There is a strong case for _Luonnotar_. I happen to really like his early string trio _Korpo _though to say it's objectively among his five finest might be going a bit far. Still, the greatest works are really to be found in the later symphonies - particualrly 4,6 and 7. Quite why anyone would list the tedious Violin Concerto among them is a mystery!


----------



## Andante Largo (Apr 23, 2020)

For sure *Symphony No. 7* and *Violin Concerto*, but as Sibelius is my favorite composer, I like many of his works, so I have a problem with choosing the other three works.

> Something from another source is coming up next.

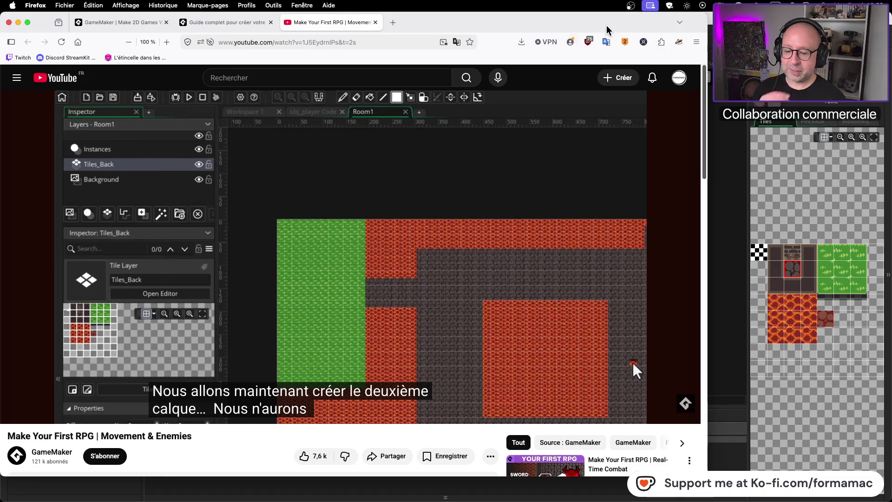
# Step: Watch the tutorial add a new layer, then create a new tile layer in Room1
pyautogui.click(438, 175)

List of my favorite works composed by Sibelius:

Piano Quintet in G minor, JS 159 (1890)
En Saga, Op. 9 (1892. rev. 1902)
The Wood-Nymph, Op. 15 (1895)
Spring Song, Op. 16 (1895)
Lemminkäinen Suite, Op. 22 (1895, rev. 1939)
Symphony No. 1 in E minor, Op. 39 (1899)
Malinconia for cello and piano, Op. 20 (1900)
Finlandia, Op. 26 (1900)
Symphony No. 2 in D major, Op. 43 (1902)
Violin Concerto in D minor, Op. 47 (1905)
Pohjola's Daughter, Op. 49 (1906)
Nightride and Sunrise, Op. 55 (1908)
Symphony No. 4 in A minor, Op. 63 (1911)
Rakastava, Op. 14 (1912)
Two Serenades for violin and orchestra, Op. 69 (1912)
The Oceanides, Op. 73 (1914)
Two Serious Melodies, Op. 77 (1914)
Symphony No. 5 in E-flat major, Op. 82 (1921)
Symphony No. 6 in D minor, Op. 104 (1923)
Symphony No. 7 in C major, Op. 105 (1924)
2 Pieces for Organ, Op.111 (1931)


----------



## justekaia (Jan 2, 2022)

Violin Concerto
Symphony 7
Pelleas et Mélisande
Tapiola
The Wood-Nymph


----------



## Kreisler jr (Apr 21, 2021)

dko22 said:


> Quite why anyone would list the tedious Violin Concerto among them is a mystery!


If one excludes a few short pieces like Finlandia and Valse triste I'd bet that the violin concerto has been the most popular Sibelius piece by a large margin at any time of the last 100 years.


----------



## dko22 (Jun 22, 2021)

exactly my point!


----------



## Cristian Lee (Aug 13, 2017)

En Saga
Symphony no. 1
Symphony no. 2
Violin Concerto
The Wood-Nymph


----------



## Beethoven123 (Nov 25, 2021)

Symphony #7, Tapiola, Violin Concerto, Symphony #3, Symphony #2 for me


----------



## Doublestring (Sep 3, 2014)

Violin Concerto
Finlandia
Kullervo
Lemminkäinen Suite
Piano Quintet in G minor, JS 159


----------



## Woodduck (Mar 17, 2014)

I chose symphonies #4, 5, 6 and 7, and _Tapiola._ I'd like to have added _Kullervo_, the _Violin Concerto_, and _The Swan of Tuonela._


----------



## Becca (Feb 5, 2015)

_Luonnotar_ most definitely!


----------



## Waehnen (Oct 31, 2021)

Kreisler jr said:


> I changed a vote from Lemminkäinen suite to "other", i.e. Luonnotar. I find this both haunting and highly original (like a tone poem with soprano) and one of the best works of an uneven composer. (Nevertheless I had forgotten about it last night maybe because it was not a direct option)
> Other votes went to symphonies 4, 5, 7 and "The Oceanides"; the latter may not be the greatest of tone poems but it shows an "impressionist" side of the composer mostly absent in his more austere works.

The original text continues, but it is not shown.